The Venerable Bede (c. 672–735) spent all his life from the age of seven at the monastery of Jarrow, part of the twinned institution of Wearmouth-Jarrow in Northumbria. This was at the time the most powerful of the independent Anglo- Saxon kingdoms, with kings willing and able to endow great centres of faith and learning. Wearmouth-Jarrow became one of the most important in the Christian West, largely owing to Bede. Ælfric of Eynsham, whose own works dominated a later period of Anglo-Saxon England (see p. 40), was to call Bede ‘the wise teacher of the English people’. The range of his writings was immense: biblical exegesis, history, hagiography (writings about saints), grammar, poetry, natural science and computus (astronomical and chronological calculation). His works, which define for us the first great period of cultural development in Anglo-Saxon England, were in demand on the Continent also, both in Bede's own lifetime and throughout the Middle Ages. The thirteenth-century Italian poet Dante afforded him the rare privilege of a place among the blessed souls inhabiting ‘the heaven of the sun’ in his Paradiso (part III of the Divina Commedia).

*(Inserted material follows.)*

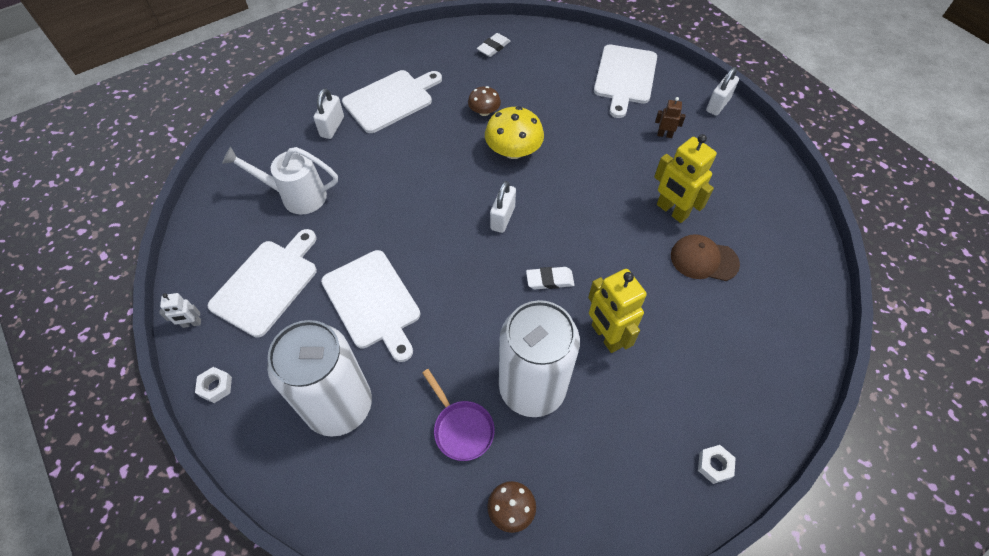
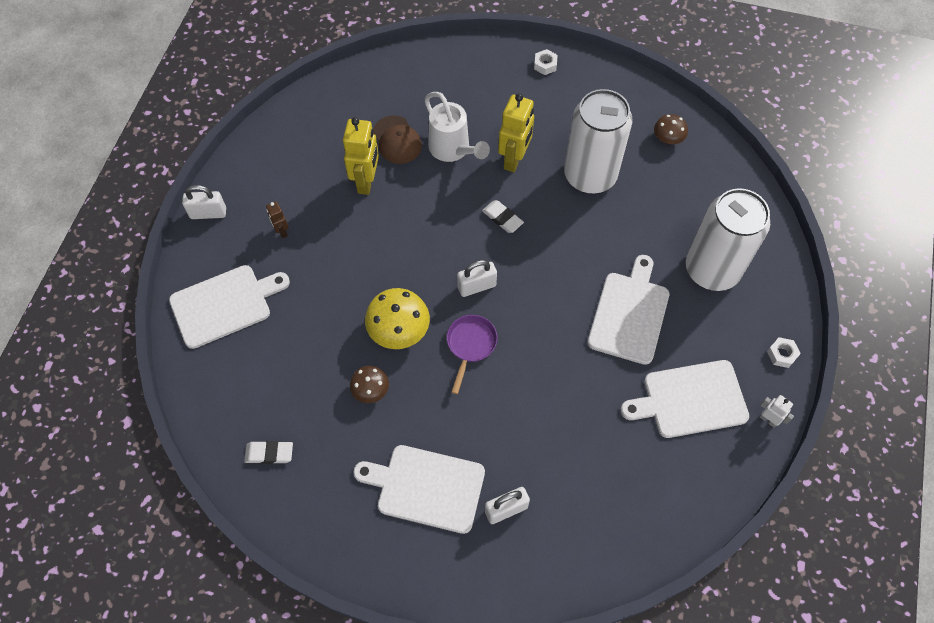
camera: 130 degrees left, 5 degrees up
(297, 196) = (602, 460): white watering can -> white watering can (452, 149)
(461, 428) = (653, 194): purple pan -> purple pan (470, 345)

The Historia ecclesiastica gentis Anglorum (‘Ecclesiastical History of the English People’) was Bede's greatest achievement. In five books, it tells the story of his country from Julius Caesar's attempted invasion of Britain in 55 BC to the year in which Bede finished writing, AD 731. His aim was a fundamental Christian one: to record the growth of the English church and to reveal it, and England, as part of the divine scheme of history. To that end, the main narrative is filled out with letters, accounts of holy men and of miracles, and many anecdotes which became part of the literary heritage of England. Bede wrote in Latin, but when, at the end of the ninth century, King Alfred came to launch a revival of learning in Wessex (see p. 38), the Historia ecclesiastica was a natural choice for putting into OE, even though Alfred's direct involvement has not yet been proved.
Like much early translation into OE, this one tends to stick close to the original Latin, sometimes at the expense of natural idiom, with awkward results; and in a few instances the translator's misunderstanding of the Latin has caused problems (as indicated in the notes below).